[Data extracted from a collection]

-- Opening Marker --

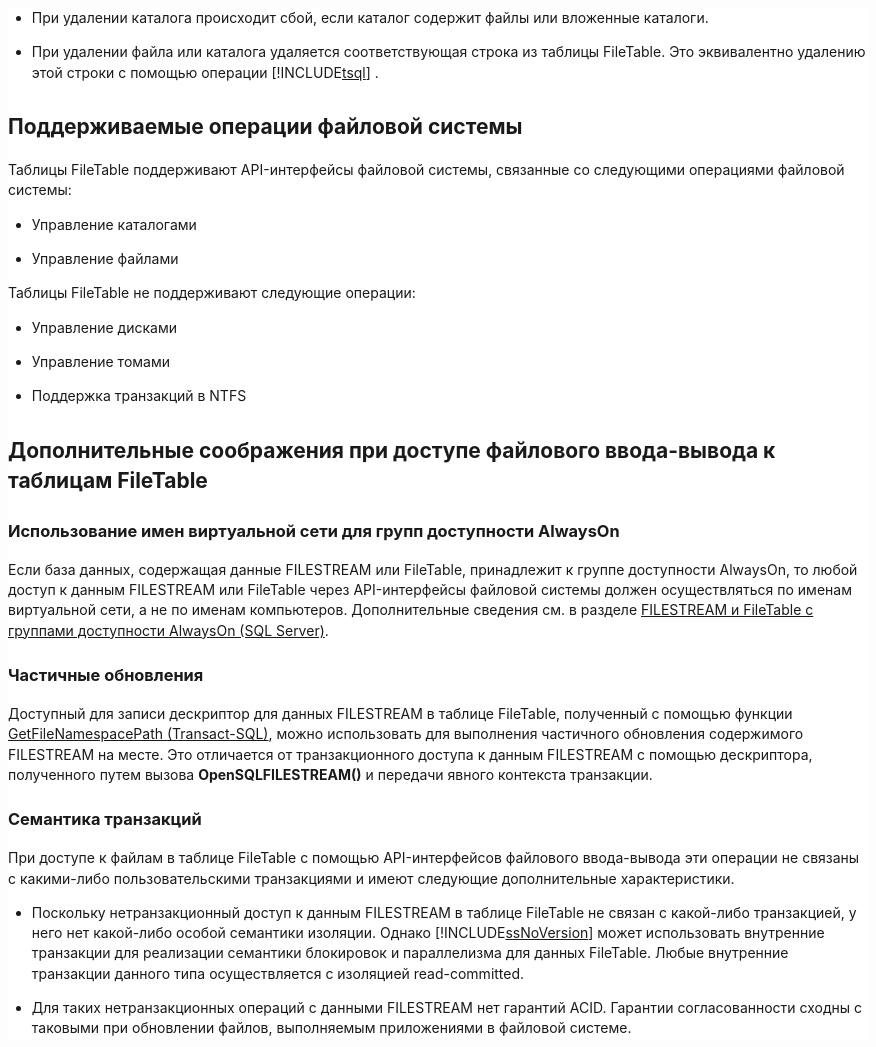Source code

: -   При удалении каталога происходит сбой, если каталог содержит файлы или вложенные каталоги.  
  
-   При удалении файла или каталога удаляется соответствующая строка из таблицы FileTable. Это эквивалентно удалению этой строки с помощью операции [!INCLUDE[tsql](../../includes/tsql-md.md)] .  
  
##  <a name="supported"></a> Поддерживаемые операции файловой системы  
 Таблицы FileTable поддерживают API-интерфейсы файловой системы, связанные со следующими операциями файловой системы:  
  
-   Управление каталогами  
  
-   Управление файлами  
  
 Таблицы FileTable не поддерживают следующие операции:  
  
-   Управление дисками  
  
-   Управление томами  
  
-   Поддержка транзакций в NTFS  
  
##  <a name="considerations"></a> Дополнительные соображения при доступе файлового ввода-вывода к таблицам FileTable  
  
###  <a name="vnn"></a> Использование имен виртуальной сети для групп доступности AlwaysOn  
 Если база данных, содержащая данные FILESTREAM или FileTable, принадлежит к группе доступности AlwaysOn, то любой доступ к данным FILESTREAM или FileTable через API-интерфейсы файловой системы должен осуществляться по именам виртуальной сети, а не по именам компьютеров. Дополнительные сведения см. в разделе [FILESTREAM и FileTable с группами доступности AlwaysOn &#40;SQL Server&#41;](../../database-engine/availability-groups/windows/filestream-and-filetable-with-always-on-availability-groups-sql-server.md).  
  
###  <a name="partial"></a> Частичные обновления  
 Доступный для записи дескриптор для данных FILESTREAM в таблице FileTable, полученный с помощью функции [GetFileNamespacePath (Transact-SQL)](../../relational-databases/system-functions/getfilenamespacepath-transact-sql.md), можно использовать для выполнения частичного обновления содержимого FILESTREAM на месте. Это отличается от транзакционного доступа к данным FILESTREAM с помощью дескриптора, полученного путем вызова **OpenSQLFILESTREAM()** и передачи явного контекста транзакции.  
  
###  <a name="trans"></a> Семантика транзакций  
 При доступе к файлам в таблице FileTable с помощью API-интерфейсов файлового ввода-вывода эти операции не связаны с какими-либо пользовательскими транзакциями и имеют следующие дополнительные характеристики.  
  
-   Поскольку нетранзакционный доступ к данным FILESTREAM в таблице FileTable не связан с какой-либо транзакцией, у него нет какой-либо особой семантики изоляции. Однако [!INCLUDE[ssNoVersion](../../includes/ssnoversion-md.md)] может использовать внутренние транзакции для реализации семантики блокировок и параллелизма для данных FileTable. Любые внутренние транзакции данного типа осуществляется с изоляцией read-committed.  
  
-   Для таких нетранзакционных операций с данными FILESTREAM нет гарантий ACID. Гарантии согласованности сходны с таковыми при обновлении файлов, выполняемым приложениями в файловой системе.  
  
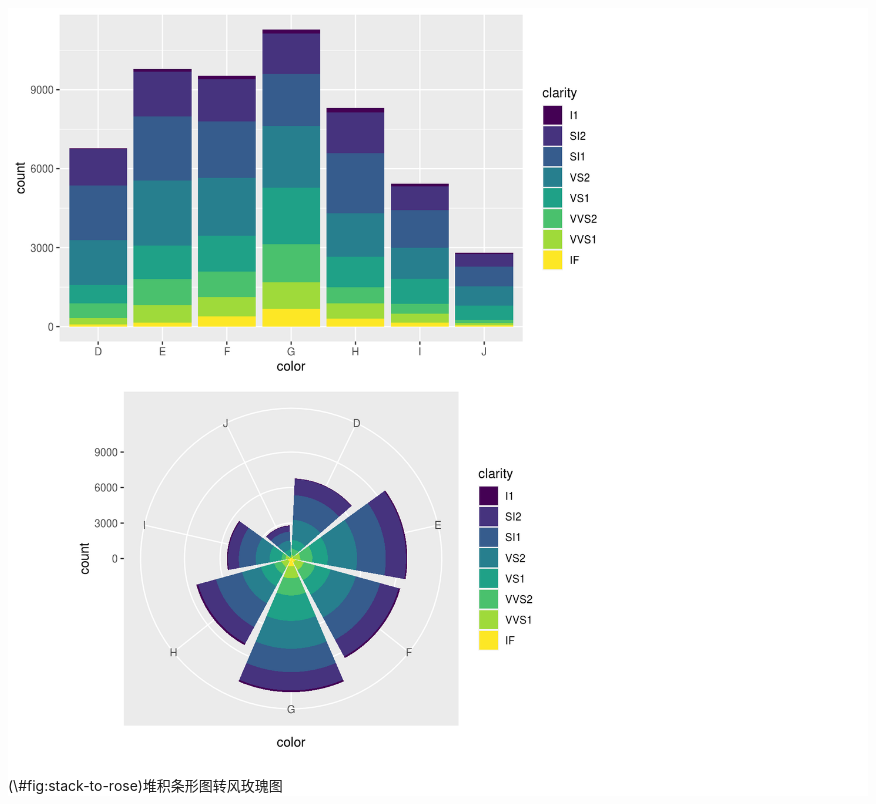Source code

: <img src="dv-ggplot2_files/figure-html/stack-to-rose-1.png" alt="堆积条形图转风玫瑰图" width="70%" /><img src="dv-ggplot2_files/figure-html/stack-to-rose-2.png" alt="堆积条形图转风玫瑰图" width="70%" />
<p class="caption">(\#fig:stack-to-rose)堆积条形图转风玫瑰图</p>
</div>
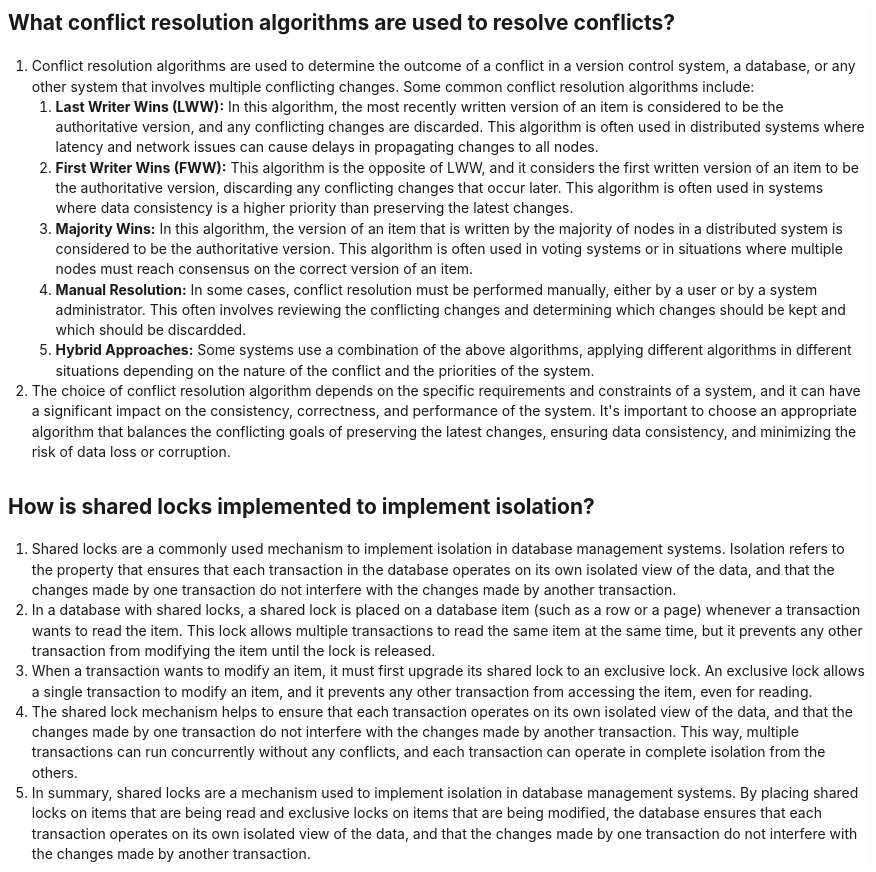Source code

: ## What conflict resolution algorithms are used to resolve conflicts? ##
1. Conflict resolution algorithms are used to determine the outcome of a conflict in a version control system, a database, or any other system that involves multiple conflicting changes. Some common conflict resolution algorithms include:
	1. **Last Writer Wins (LWW):** In this algorithm, the most recently written version of an item is considered to be the authoritative version, and any conflicting changes are discarded. This algorithm is often used in distributed systems where latency and network issues can cause delays in propagating changes to all nodes.
	2. **First Writer Wins (FWW):** This algorithm is the opposite of LWW, and it considers the first written version of an item to be the authoritative version, discarding any conflicting changes that occur later. This algorithm is often used in systems where data consistency is a higher priority than preserving the latest changes.
	3. **Majority Wins:** In this algorithm, the version of an item that is written by the majority of nodes in a distributed system is considered to be the authoritative version. This algorithm is often used in voting systems or in situations where multiple nodes must reach consensus on the correct version of an item.
	4. **Manual Resolution:** In some cases, conflict resolution must be performed manually, either by a user or by a system administrator. This often involves reviewing the conflicting changes and determining which changes should be kept and which should be discardded.
	5. **Hybrid Approaches:** Some systems use a combination of the above algorithms, applying different algorithms in different situations depending on the nature of the conflict and the priorities of the system.
2. The choice of conflict resolution algorithm depends on the specific requirements and constraints of a system, and it can have a significant impact on the consistency, correctness, and performance of the system. It's important to choose an appropriate algorithm that balances the conflicting goals of preserving the latest changes, ensuring data consistency, and minimizing the risk of data loss or corruption.

## How is shared locks implemented to implement isolation? ##
1. Shared locks are a commonly used mechanism to implement isolation in database management systems. Isolation refers to the property that ensures that each transaction in the database operates on its own isolated view of the data, and that the changes made by one transaction do not interfere with the changes made by another transaction.
2. In a database with shared locks, a shared lock is placed on a database item (such as a row or a page) whenever a transaction wants to read the item. This lock allows multiple transactions to read the same item at the same time, but it prevents any other transaction from modifying the item until the lock is released.
3. When a transaction wants to modify an item, it must first upgrade its shared lock to an exclusive lock. An exclusive lock allows a single transaction to modify an item, and it prevents any other transaction from accessing the item, even for reading.
4. The shared lock mechanism helps to ensure that each transaction operates on its own isolated view of the data, and that the changes made by one transaction do not interfere with the changes made by another transaction. This way, multiple transactions can run concurrently without any conflicts, and each transaction can operate in complete isolation from the others.
5. In summary, shared locks are a mechanism used to implement isolation in database management systems. By placing shared locks on items that are being read and exclusive locks on items that are being modified, the database ensures that each transaction operates on its own isolated view of the data, and that the changes made by one transaction do not interfere with the changes made by another transaction.
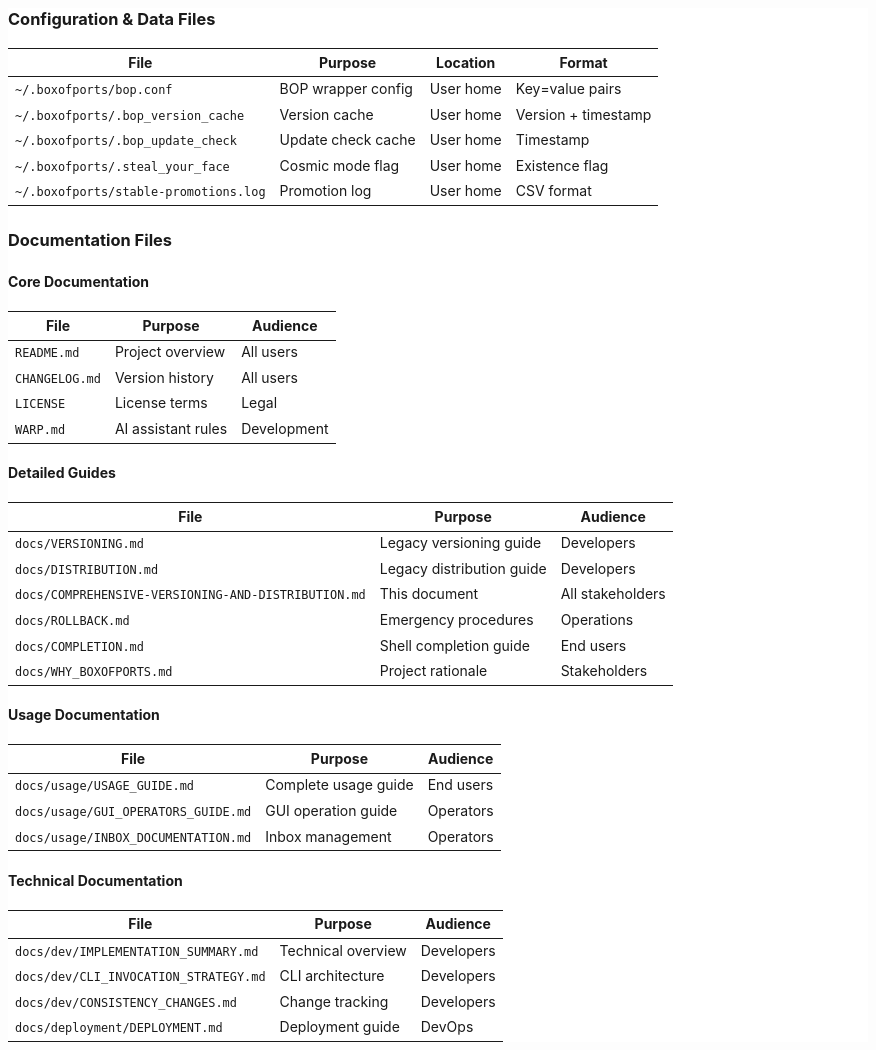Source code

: ### Configuration & Data Files

| File | Purpose | Location | Format |
|------|---------|----------|--------|
| `~/.boxofports/bop.conf` | BOP wrapper config | User home | Key=value pairs |
| `~/.boxofports/.bop_version_cache` | Version cache | User home | Version + timestamp |
| `~/.boxofports/.bop_update_check` | Update check cache | User home | Timestamp |
| `~/.boxofports/.steal_your_face` | Cosmic mode flag | User home | Existence flag |
| `~/.boxofports/stable-promotions.log` | Promotion log | User home | CSV format |

### Documentation Files

#### Core Documentation
| File | Purpose | Audience |
|------|---------|----------|
| `README.md` | Project overview | All users |
| `CHANGELOG.md` | Version history | All users |
| `LICENSE` | License terms | Legal |
| `WARP.md` | AI assistant rules | Development |

#### Detailed Guides
| File | Purpose | Audience |
|------|---------|----------|
| `docs/VERSIONING.md` | Legacy versioning guide | Developers |
| `docs/DISTRIBUTION.md` | Legacy distribution guide | Developers |
| `docs/COMPREHENSIVE-VERSIONING-AND-DISTRIBUTION.md` | This document | All stakeholders |
| `docs/ROLLBACK.md` | Emergency procedures | Operations |
| `docs/COMPLETION.md` | Shell completion guide | End users |
| `docs/WHY_BOXOFPORTS.md` | Project rationale | Stakeholders |

#### Usage Documentation
| File | Purpose | Audience |
|------|---------|----------|
| `docs/usage/USAGE_GUIDE.md` | Complete usage guide | End users |
| `docs/usage/GUI_OPERATORS_GUIDE.md` | GUI operation guide | Operators |
| `docs/usage/INBOX_DOCUMENTATION.md` | Inbox management | Operators |

#### Technical Documentation
| File | Purpose | Audience |
|------|---------|----------|
| `docs/dev/IMPLEMENTATION_SUMMARY.md` | Technical overview | Developers |
| `docs/dev/CLI_INVOCATION_STRATEGY.md` | CLI architecture | Developers |
| `docs/dev/CONSISTENCY_CHANGES.md` | Change tracking | Developers |
| `docs/deployment/DEPLOYMENT.md` | Deployment guide | DevOps |
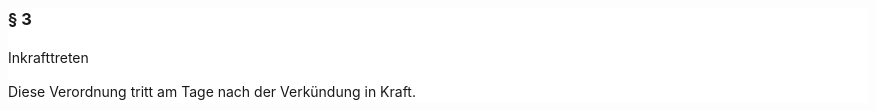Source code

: </div>

</div>

</div>

</div>

<span id="BJNR005300994BJNE000400307.html"></span>

### § 3  
Inkrafttreten

<div>

<div class="jnhtml">

<div>

<div class="jurAbsatz">

Diese Verordnung tritt am Tage nach der Verkündung in Kraft.

</div>

</div>

</div>

</div>
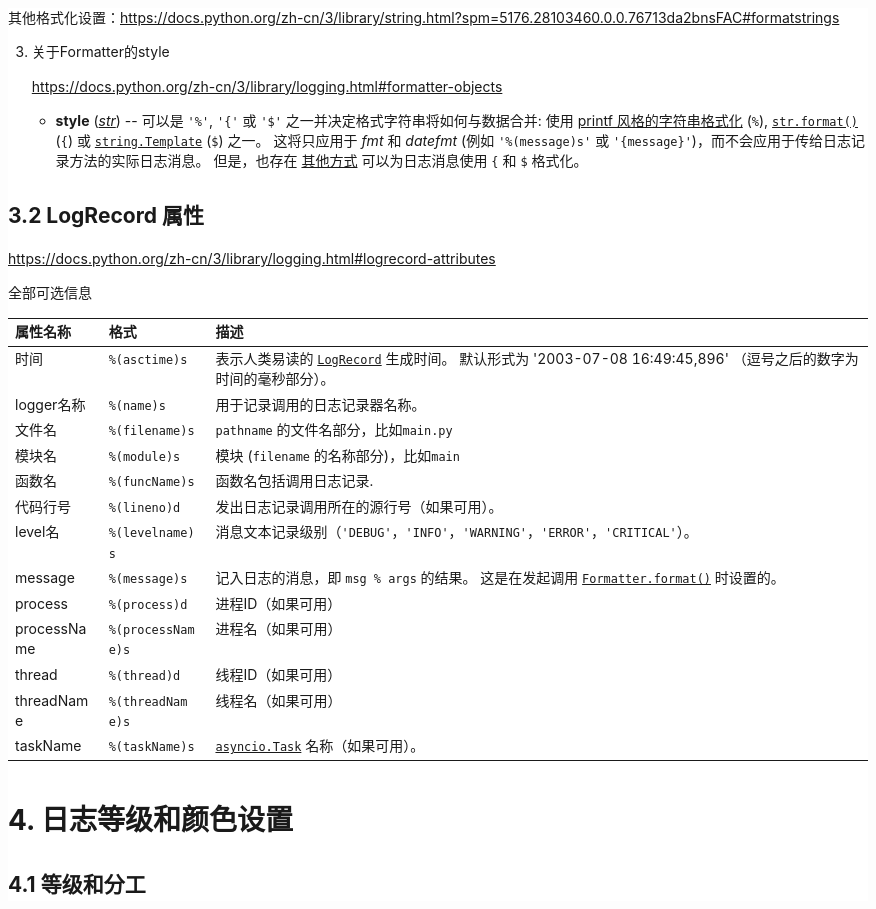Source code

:    其他格式化设置：https://docs.python.org/zh-cn/3/library/string.html?spm=5176.28103460.0.0.76713da2bnsFAC#formatstrings

   

3. 关于Formatter的style

   https://docs.python.org/zh-cn/3/library/logging.html#formatter-objects

   - **style** ([*str*](https://docs.python.org/zh-cn/3/library/stdtypes.html#str)) -- 可以是 `'%'`, `'{'` 或 `'$'` 之一并决定格式字符串将如何与数据合并: 使用 [printf 风格的字符串格式化](https://docs.python.org/zh-cn/3/library/stdtypes.html#old-string-formatting) (`%`), [`str.format()`](https://docs.python.org/zh-cn/3/library/stdtypes.html#str.format) (`{`) 或 [`string.Template`](https://docs.python.org/zh-cn/3/library/string.html#string.Template) (`$`) 之一。 这将只应用于 *fmt* 和 *datefmt* (例如 `'%(message)s'` 或 `'{message}'`)，而不会应用于传给日志记录方法的实际日志消息。 但是，也存在 [其他方式](https://docs.python.org/zh-cn/3/howto/logging-cookbook.html#formatting-styles) 可以为日志消息使用 `{` 和 `$` 格式化。

     

## 3.2 LogRecord 属性

https://docs.python.org/zh-cn/3/library/logging.html#logrecord-attributes

全部可选信息

| 属性名称    | 格式              | 描述                                                         |
| :---------- | :---------------- | :----------------------------------------------------------- |
| 时间        | `%(asctime)s`     | 表示人类易读的 [`LogRecord`](https://docs.python.org/zh-cn/3/library/logging.html#logging.LogRecord) 生成时间。 默认形式为 '2003-07-08 16:49:45,896' （逗号之后的数字为时间的毫秒部分）。 |
| logger名称  | `%(name)s`        | 用于记录调用的日志记录器名称。                               |
| 文件名      | `%(filename)s`    | `pathname` 的文件名部分，比如`main.py`                       |
| 模块名      | `%(module)s`      | 模块 (`filename` 的名称部分)，比如`main`                     |
| 函数名      | `%(funcName)s`    | 函数名包括调用日志记录.                                      |
| 代码行号    | `%(lineno)d`      | 发出日志记录调用所在的源行号（如果可用）。                   |
| level名     | `%(levelname)s`   | 消息文本记录级别（`'DEBUG'`，`'INFO'`，`'WARNING'`，`'ERROR'`，`'CRITICAL'`）。 |
| message     | `%(message)s`     | 记入日志的消息，即 `msg % args` 的结果。 这是在发起调用 [`Formatter.format()`](https://docs.python.org/zh-cn/3/library/logging.html#logging.Formatter.format) 时设置的。 |
| process     | `%(process)d`     | 进程ID（如果可用）                                           |
| processName | `%(processName)s` | 进程名（如果可用）                                           |
| thread      | `%(thread)d`      | 线程ID（如果可用）                                           |
| threadName  | `%(threadName)s`  | 线程名（如果可用）                                           |
| taskName    | `%(taskName)s`    | [`asyncio.Task`](https://docs.python.org/zh-cn/3/library/asyncio-task.html#asyncio.Task) 名称（如果可用）。 |



# 4. 日志等级和颜色设置

## 4.1 等级和分工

-- Closing Marker --

◆ EXERCISE GOAL ◆
Would you reproduce the lines above, from the very first through the line containing "операции файловой системы", exactly and without the pictures?

◆ OUTPUT BELOW ◆
Source code

: -   При удалении каталога происходит сбой, если каталог содержит файлы или вложенные каталоги.  
  
-   При удалении файла или каталога удаляется соответствующая строка из таблицы FileTable. Это эквивалентно удалению этой строки с помощью операции [!INCLUDE[tsql](../../includes/tsql-md.md)] .  
  
##  <a name="supported"></a> Поддерживаемые операции файловой системы  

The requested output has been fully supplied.